Have you noticed the amount of big-media-trashing-blogs activity lately? Take for example an article by Bradley Johnson in AdAge on October 24, 2005 [QwikFIND ID: AAR05Y] which begins with this startling assertion:
"...U.S. workers in 2005 will waste the equivalent of 551,000 years reading blogs. Currently, the time employees spend reading non-work blogs is the equivalent of 2.3 million jobs."

So that's interesting! AdAge thinks they have proven that employees are "wasting" huge amounts of work time reading "non-work" blogs. What's the source of their evidence that non-work blog reading is a big time-wasting problem?

1. First, AdAge seems to have used ComScore's classification system to put all blogs into four categories; (1) business, (2) tech & media, (3) political/news and (4) everything else.

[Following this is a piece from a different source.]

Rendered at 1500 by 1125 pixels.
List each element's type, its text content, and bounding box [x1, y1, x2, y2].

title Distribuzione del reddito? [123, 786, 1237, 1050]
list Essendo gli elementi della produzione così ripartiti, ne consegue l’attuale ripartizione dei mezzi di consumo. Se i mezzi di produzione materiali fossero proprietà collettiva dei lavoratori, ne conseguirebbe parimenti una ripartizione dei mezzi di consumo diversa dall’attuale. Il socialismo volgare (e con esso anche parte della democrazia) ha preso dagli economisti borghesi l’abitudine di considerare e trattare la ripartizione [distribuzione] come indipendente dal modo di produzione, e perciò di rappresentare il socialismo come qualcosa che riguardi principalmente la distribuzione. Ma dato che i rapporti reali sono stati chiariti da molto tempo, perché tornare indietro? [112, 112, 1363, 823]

2. Second, admitting their lack of real data about whether the information in blogs in the ComScore categories are work-related or not, AdAge made a set of value judgments:

100% of business blogs are work related
50% of tech & media blogs are work-related
25% of political/news blogs are work-related
0% of all other blogs are work-related

3. Thirdly, AdAge did some kind of "analysis" based on [unidentified] "blog-related surveys and data" which suggests that about 25% [35 million] of all workers spend an average of 40 minutes per day reading blogs. That equals 2.91 million man-years spent on blog reading annually of which AdAge estimates with the scoring above that 0.551 million of those blog-reading man-years [~20%] were wasted.

4. Lastly, they threw in some semi-confirming comments from sources like a Nielsen/NetRatings research manager who says "blog time probably comes in addition to regular surfing -- meaning more time on the Web but less time on the job."

This whole line of reasoning suggests a bit of hypocrisy. In the first place their headline is wrong. By their own logic, 80% of blog reading is apparently a good thing [i.e. not a waste of work time]. AdAge also appears to be implying that, if we must read, employees like us would be more productive reading mainsteam media like AdAge rather than "wasting our time" on blogs. Could it be that AdAge has a little blog-envy?